New rules for curling nix broom moves that were changing the game
Curling Canada adopts rules set by international curling body
Curling Canada has endorsed new rules that effectively outlaw recent innovations — new sweeping techniques and broom technology — that had radically altered the game.
"A standardized fabric (material, weave, coating and colour) will be adopted for use in all championship events," the organization announced Sunday, noting that the curling world had been examining the issue for several months.
Curling was meant to be played a certain way.- Al Cameron
The move comes after a 2015-16 curling season which saw players and observers debating the merits of an innovation that cut to the core of curling: how a rock glides along the ice.
"We saw sweeping techniques and outcomes on the rock that had never been seen before in the history of curling," Al Cameron, director of communications for Curling Canada, said Sunday. The controversy had become known as "broomgate" he said.
"Everyone was in agreement that what was taking place on the ice simply wasn't in the spirit of curling," he said. "Last year we were finding that sweeping was being used to make a rock curl more and make it stop or slow down. And that's just not what sweeping is about."
Studies were conducted by National Research Council Canada examining the sweeping innovation after it was noted in 2015-16 that directional sweeping was becoming more pronounced with brooms introduced that season.
Essentially, stones were curling far beyond expectations. In some cases it was possible to have a stone swept off the sheet altogether.
Rule in effect right away
Cameron said the current curling season has just started and the rule change applies specifically to Curling Canada events and events that count as points for team rankings by Curling Canada.

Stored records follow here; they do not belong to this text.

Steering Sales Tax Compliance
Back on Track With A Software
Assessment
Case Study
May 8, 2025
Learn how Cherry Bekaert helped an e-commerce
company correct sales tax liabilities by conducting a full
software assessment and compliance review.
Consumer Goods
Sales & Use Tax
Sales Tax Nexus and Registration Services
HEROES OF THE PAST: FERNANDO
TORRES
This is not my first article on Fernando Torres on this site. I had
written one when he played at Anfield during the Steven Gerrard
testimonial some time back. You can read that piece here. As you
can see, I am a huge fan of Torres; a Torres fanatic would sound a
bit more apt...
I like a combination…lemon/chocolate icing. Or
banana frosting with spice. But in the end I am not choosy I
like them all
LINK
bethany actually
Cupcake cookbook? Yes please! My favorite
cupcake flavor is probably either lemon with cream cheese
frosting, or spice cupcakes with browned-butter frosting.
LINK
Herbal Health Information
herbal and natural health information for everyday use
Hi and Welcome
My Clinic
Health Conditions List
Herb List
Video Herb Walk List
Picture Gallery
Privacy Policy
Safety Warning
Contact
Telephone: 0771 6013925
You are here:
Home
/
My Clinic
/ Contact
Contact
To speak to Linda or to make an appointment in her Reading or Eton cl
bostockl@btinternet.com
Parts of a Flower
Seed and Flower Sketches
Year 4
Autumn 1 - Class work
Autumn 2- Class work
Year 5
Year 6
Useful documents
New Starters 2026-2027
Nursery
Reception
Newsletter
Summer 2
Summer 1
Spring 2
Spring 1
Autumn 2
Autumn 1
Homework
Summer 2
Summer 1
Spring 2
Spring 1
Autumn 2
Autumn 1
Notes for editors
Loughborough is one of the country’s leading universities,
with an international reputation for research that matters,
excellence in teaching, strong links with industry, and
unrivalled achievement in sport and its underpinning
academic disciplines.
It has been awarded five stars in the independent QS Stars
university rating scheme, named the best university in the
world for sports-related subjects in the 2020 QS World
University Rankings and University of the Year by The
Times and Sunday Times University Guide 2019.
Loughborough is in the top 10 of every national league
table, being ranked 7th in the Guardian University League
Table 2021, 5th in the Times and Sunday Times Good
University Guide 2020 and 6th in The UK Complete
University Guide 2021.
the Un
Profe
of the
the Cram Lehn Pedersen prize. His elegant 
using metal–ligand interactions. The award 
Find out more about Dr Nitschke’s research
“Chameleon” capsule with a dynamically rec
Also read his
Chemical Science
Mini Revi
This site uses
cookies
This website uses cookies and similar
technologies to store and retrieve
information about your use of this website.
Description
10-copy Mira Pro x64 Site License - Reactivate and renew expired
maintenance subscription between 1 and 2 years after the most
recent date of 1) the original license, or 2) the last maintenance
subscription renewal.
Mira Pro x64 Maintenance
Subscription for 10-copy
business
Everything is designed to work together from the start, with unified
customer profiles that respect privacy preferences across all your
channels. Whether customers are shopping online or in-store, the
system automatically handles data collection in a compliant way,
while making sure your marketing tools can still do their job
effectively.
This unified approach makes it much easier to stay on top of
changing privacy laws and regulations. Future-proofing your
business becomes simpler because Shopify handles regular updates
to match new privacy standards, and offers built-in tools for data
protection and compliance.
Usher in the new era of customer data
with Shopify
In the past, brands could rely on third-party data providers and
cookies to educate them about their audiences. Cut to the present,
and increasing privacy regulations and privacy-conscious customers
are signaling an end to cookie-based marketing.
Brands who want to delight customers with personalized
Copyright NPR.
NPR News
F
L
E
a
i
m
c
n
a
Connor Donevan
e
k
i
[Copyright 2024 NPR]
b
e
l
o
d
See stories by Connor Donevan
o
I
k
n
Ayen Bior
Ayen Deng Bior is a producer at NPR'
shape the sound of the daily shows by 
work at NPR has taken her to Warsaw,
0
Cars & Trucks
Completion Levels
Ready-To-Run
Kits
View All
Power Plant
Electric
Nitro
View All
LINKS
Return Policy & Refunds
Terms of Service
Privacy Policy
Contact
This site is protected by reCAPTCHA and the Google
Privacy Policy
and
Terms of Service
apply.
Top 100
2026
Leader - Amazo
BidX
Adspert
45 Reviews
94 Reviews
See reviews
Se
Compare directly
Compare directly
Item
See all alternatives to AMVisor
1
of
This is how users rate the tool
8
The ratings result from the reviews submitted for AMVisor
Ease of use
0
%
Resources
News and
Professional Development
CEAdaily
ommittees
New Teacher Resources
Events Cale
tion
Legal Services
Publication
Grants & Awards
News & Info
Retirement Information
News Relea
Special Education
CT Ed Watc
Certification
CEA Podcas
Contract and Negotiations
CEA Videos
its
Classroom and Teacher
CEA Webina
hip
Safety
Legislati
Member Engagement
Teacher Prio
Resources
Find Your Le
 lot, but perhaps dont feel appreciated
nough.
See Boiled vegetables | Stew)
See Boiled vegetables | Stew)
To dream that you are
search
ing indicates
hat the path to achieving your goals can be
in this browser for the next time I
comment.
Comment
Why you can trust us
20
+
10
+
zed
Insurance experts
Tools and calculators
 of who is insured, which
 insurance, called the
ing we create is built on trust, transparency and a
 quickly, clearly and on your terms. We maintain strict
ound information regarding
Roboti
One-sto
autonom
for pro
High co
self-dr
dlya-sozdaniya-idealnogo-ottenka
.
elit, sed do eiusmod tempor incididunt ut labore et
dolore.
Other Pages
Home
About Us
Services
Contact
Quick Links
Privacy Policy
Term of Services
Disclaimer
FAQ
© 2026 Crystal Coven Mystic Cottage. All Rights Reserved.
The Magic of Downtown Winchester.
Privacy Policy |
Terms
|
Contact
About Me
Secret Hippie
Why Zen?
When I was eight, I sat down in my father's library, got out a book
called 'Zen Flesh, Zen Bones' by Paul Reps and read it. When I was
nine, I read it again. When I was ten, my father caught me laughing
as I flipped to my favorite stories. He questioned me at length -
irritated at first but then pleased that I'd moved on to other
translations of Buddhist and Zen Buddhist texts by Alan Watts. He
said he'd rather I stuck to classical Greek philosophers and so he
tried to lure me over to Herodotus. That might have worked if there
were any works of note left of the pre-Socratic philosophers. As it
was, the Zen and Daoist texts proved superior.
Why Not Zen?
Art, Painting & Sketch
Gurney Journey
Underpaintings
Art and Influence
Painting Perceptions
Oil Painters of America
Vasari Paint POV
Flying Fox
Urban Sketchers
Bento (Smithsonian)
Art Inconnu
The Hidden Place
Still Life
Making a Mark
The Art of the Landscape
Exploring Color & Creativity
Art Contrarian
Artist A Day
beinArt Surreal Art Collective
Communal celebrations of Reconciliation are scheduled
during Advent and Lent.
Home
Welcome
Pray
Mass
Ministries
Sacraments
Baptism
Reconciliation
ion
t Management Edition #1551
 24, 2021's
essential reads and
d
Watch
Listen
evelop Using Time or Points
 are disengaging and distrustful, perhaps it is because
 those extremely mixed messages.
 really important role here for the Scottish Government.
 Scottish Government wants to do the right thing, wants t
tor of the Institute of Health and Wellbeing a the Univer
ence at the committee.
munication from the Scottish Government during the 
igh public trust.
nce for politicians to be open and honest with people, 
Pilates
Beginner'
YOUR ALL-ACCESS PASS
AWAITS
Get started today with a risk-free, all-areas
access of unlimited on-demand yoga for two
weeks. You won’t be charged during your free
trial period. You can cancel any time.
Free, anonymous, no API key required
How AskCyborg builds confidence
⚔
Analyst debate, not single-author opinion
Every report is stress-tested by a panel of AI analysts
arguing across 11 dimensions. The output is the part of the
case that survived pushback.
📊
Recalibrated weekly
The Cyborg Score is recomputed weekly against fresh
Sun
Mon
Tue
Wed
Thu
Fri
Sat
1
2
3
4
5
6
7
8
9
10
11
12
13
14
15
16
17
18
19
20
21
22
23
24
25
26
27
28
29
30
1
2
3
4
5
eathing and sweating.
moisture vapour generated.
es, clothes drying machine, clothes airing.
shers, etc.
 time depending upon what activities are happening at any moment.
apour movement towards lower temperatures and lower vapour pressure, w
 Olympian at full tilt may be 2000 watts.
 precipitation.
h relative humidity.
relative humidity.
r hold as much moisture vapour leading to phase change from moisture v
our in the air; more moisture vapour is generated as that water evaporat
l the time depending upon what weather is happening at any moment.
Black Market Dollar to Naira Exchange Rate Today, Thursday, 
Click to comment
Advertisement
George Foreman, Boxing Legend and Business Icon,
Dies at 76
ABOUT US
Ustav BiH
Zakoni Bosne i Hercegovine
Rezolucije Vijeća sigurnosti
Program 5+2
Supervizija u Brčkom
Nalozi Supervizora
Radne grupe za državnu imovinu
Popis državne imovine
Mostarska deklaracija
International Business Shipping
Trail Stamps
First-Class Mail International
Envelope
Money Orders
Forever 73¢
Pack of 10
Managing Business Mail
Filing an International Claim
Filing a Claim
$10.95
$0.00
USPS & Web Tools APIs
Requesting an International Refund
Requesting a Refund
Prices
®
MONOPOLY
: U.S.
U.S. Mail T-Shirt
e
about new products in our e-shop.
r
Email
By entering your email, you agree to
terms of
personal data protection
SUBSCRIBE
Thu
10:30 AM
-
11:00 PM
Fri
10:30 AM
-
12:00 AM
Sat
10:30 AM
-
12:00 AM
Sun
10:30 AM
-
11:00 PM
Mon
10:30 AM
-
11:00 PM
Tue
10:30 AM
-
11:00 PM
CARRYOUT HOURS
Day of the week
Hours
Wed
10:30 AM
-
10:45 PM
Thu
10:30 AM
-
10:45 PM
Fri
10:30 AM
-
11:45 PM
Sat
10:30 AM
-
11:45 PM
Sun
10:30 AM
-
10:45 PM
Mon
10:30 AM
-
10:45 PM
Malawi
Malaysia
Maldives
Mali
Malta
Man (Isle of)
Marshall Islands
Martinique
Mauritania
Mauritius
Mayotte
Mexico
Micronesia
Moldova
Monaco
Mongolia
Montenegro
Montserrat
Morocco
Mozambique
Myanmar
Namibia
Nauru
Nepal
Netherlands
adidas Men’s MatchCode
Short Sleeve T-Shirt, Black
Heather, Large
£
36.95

"The big thing coming out of it is that broom heads will now have a standardized fabric," Cameron said, adding that the standard fabric will be similar to those used prior to 2015-16. "This fabric gets us back to the tradition of sweeping, which is designed to keep a rock straight, prevent it from curling as much and to carry a rock further."
- EXTERNAL LINK: NRC Testing of Curling Brooms (Executive Summary)
- EXTERNAL LINK: Curling Canada - Sweeping Moratorium on Brush Head Technology
Cameron said there was a broad consensus that returning to more familiar brooms was in the best interest of the game.
"It was unanimously agreed that the situation was not acceptable," he said, adding people were not keen on going down a technology path that changed a fundamental aspect of the game. "Curling was meant to be played a certain way and that's basically what everybody agreed."
Cameron said players were concerned that last season's sweeping innovation would diminish the importance of well-directed shots.
"At the end of the day, curling is still about making shots," he said. "The shot-maker, the thrower, is the person who is primarily responsible for making that shot."